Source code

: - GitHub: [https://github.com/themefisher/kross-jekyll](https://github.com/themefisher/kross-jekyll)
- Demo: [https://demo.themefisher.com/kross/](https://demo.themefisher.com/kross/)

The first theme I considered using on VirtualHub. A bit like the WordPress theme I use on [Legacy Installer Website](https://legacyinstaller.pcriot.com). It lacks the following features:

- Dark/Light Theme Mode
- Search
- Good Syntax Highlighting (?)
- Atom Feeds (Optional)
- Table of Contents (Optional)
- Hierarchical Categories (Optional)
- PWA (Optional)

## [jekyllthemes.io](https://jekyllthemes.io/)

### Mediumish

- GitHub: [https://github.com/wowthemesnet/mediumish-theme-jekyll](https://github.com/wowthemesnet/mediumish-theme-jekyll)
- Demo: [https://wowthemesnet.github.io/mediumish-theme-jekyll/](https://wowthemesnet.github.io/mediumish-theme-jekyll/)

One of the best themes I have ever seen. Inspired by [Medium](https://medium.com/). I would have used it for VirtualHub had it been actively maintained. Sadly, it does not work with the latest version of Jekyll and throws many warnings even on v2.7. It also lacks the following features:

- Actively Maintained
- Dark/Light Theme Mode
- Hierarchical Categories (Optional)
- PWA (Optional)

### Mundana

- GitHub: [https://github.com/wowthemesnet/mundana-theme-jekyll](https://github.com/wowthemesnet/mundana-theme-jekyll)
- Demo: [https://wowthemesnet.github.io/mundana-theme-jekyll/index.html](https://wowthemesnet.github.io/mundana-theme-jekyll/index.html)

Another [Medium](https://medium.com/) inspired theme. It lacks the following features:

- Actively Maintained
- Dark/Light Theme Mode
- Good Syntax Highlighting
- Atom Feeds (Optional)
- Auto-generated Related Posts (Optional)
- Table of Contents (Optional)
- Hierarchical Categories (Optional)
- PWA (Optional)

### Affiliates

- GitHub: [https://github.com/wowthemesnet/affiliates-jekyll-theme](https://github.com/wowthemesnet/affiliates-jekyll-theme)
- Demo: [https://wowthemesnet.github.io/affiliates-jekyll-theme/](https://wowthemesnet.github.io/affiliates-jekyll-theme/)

==================================================

• _Directions_
With no word added or dropped, repeat the entire listing.

• _Answer_
Source code

: - GitHub: [https://github.com/themefisher/kross-jekyll](https://github.com/themefisher/kross-jekyll)
- Demo: [https://demo.themefisher.com/kross/](https://demo.themefisher.com/kross/)

The first theme I considered using on VirtualHub. A bit like the WordPress theme I use on [Legacy Installer Website](https://legacyinstaller.pcriot.com). It lacks the following features:

- Dark/Light Theme Mode
- Search
- Good Syntax Highlighting (?)
- Atom Feeds (Optional)
- Table of Contents (Optional)
- Hierarchical Categories (Optional)
- PWA (Optional)

## [jekyllthemes.io](https://jekyllthemes.io/)

### Mediumish

- GitHub: [https://github.com/wowthemesnet/mediumish-theme-jekyll](https://github.com/wowthemesnet/mediumish-theme-jekyll)
- Demo: [https://wowthemesnet.github.io/mediumish-theme-jekyll/](https://wowthemesnet.github.io/mediumish-theme-jekyll/)

One of the best themes I have ever seen. Inspired by [Medium](https://medium.com/). I would have used it for VirtualHub had it been actively maintained. Sadly, it does not work with the latest version of Jekyll and throws many warnings even on v2.7. It also lacks the following features:

- Actively Maintained
- Dark/Light Theme Mode
- Hierarchical Categories (Optional)
- PWA (Optional)

### Mundana

- GitHub: [https://github.com/wowthemesnet/mundana-theme-jekyll](https://github.com/wowthemesnet/mundana-theme-jekyll)
- Demo: [https://wowthemesnet.github.io/mundana-theme-jekyll/index.html](https://wowthemesnet.github.io/mundana-theme-jekyll/index.html)

Another [Medium](https://medium.com/) inspired theme. It lacks the following features:

- Actively Maintained
- Dark/Light Theme Mode
- Good Syntax Highlighting
- Atom Feeds (Optional)
- Auto-generated Related Posts (Optional)
- Table of Contents (Optional)
- Hierarchical Categories (Optional)
- PWA (Optional)

### Affiliates

- GitHub: [https://github.com/wowthemesnet/affiliates-jekyll-theme](https://github.com/wowthemesnet/affiliates-jekyll-theme)
- Demo: [https://wowthemesnet.github.io/affiliates-jekyll-theme/](https://wowthemesnet.github.io/affiliates-jekyll-theme/)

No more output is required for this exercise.